To me, at any rate, this map will be a melancholy document. How much more so would it be to that greatest of mill-lovers and mill-painters and himself a miller and miller’s son, John Constable, could he see it! The Sussex mill-map alone would cause him to weep tears, for, though an alien, he knew our mills well, and painted many of them. Even at Brighton (such is the incorruptible beauty of these structures) he found mills to paint. One or two, indeed, still remain, but they are blackened stumps merely—only the ruins of the radiant aerial creatures of their prime, when the master sat before them with those paints and brushes whose magic secret it was to preserve and glorify English weather for all time.
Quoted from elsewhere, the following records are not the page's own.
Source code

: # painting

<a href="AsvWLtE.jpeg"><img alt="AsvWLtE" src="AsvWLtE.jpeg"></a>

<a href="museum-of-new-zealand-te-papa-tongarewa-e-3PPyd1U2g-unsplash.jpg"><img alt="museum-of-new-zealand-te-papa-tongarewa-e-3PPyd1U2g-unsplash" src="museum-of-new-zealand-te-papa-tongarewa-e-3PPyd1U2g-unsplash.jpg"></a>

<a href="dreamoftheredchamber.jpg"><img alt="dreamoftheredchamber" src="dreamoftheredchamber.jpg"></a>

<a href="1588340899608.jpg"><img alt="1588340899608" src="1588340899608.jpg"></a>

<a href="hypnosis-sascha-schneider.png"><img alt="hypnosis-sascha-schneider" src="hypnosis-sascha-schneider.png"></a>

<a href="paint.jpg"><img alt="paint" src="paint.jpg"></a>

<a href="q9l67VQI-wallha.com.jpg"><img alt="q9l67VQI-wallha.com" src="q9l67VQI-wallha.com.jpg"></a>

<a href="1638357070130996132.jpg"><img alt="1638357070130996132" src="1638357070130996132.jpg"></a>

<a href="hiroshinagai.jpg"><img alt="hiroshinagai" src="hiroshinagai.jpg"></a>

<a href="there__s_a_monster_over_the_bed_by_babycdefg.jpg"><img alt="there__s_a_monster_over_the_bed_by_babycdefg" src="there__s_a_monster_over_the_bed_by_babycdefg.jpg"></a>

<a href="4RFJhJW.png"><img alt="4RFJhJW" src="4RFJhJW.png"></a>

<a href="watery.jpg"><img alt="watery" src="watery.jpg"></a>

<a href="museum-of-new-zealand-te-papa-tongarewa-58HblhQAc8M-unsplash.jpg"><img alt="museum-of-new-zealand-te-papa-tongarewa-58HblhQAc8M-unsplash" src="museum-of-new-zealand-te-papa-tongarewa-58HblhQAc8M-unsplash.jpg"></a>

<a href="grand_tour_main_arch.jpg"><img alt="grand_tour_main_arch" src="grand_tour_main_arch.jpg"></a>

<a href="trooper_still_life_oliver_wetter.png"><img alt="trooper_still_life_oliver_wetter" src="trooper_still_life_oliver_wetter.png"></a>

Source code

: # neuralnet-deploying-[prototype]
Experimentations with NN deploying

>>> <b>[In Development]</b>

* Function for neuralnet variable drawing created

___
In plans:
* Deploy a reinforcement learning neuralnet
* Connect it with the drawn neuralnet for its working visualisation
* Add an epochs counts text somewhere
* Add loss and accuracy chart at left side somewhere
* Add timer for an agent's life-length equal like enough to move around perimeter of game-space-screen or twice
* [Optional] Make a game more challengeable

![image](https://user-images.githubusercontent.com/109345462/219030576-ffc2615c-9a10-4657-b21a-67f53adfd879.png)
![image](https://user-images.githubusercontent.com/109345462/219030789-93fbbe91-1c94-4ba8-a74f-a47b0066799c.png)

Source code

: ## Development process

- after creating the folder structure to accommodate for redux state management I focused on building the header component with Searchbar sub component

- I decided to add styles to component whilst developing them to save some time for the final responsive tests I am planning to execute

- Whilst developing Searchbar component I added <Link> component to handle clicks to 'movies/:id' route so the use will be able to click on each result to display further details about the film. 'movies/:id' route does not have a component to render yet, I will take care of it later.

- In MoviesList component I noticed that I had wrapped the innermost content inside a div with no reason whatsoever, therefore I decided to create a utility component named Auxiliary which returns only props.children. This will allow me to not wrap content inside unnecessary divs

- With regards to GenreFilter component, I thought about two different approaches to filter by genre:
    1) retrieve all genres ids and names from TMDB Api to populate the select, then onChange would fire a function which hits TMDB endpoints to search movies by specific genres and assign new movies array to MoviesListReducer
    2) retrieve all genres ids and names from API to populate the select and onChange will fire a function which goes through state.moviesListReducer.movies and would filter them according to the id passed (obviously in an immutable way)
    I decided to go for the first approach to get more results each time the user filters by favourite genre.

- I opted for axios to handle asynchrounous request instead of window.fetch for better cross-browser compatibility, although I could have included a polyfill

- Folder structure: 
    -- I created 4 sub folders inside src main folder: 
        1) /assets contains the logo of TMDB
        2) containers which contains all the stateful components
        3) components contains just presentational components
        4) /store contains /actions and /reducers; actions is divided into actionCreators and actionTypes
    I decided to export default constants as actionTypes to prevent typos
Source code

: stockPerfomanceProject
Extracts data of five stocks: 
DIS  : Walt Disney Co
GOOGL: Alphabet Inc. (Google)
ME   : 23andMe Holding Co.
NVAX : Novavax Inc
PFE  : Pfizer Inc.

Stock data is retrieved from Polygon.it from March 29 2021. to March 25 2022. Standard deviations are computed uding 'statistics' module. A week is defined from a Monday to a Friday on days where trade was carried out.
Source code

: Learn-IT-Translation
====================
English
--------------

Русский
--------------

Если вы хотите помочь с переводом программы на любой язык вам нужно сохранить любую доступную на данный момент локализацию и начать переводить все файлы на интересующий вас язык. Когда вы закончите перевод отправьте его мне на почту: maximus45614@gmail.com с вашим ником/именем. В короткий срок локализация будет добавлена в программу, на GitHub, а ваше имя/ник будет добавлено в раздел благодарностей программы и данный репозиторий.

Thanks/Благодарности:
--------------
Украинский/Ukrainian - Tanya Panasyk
You will find some of these sketches in South Kensington Museum, particularly that masterpiece of wind and joyousness called “Spring,” which depicts the very mill in which the youthful artist, when milling was still his destiny, worked; and a favourite of mine is the “Mill Near Brighton,” seen over the shoulder of a poppied field, that hangs in the Salting collection at the National Gallery. Mr. Salting showed it to me soon after he bought it, and I longed for enough moral courage to snatch it from his hand and run. But one’s ordinary invertebrate easy rectitude prevailed, and I lost it.
Constable’s grief, I say, would be deep as he scanned this Sussex map for his lost darlings. How much more so when the Suffolk mill-map was laid before him! He used to say that a miller has a better chance to study the sky than any man: that is, on land. Certainly if he had never been a miller his own skies would not have the living truth that is theirs.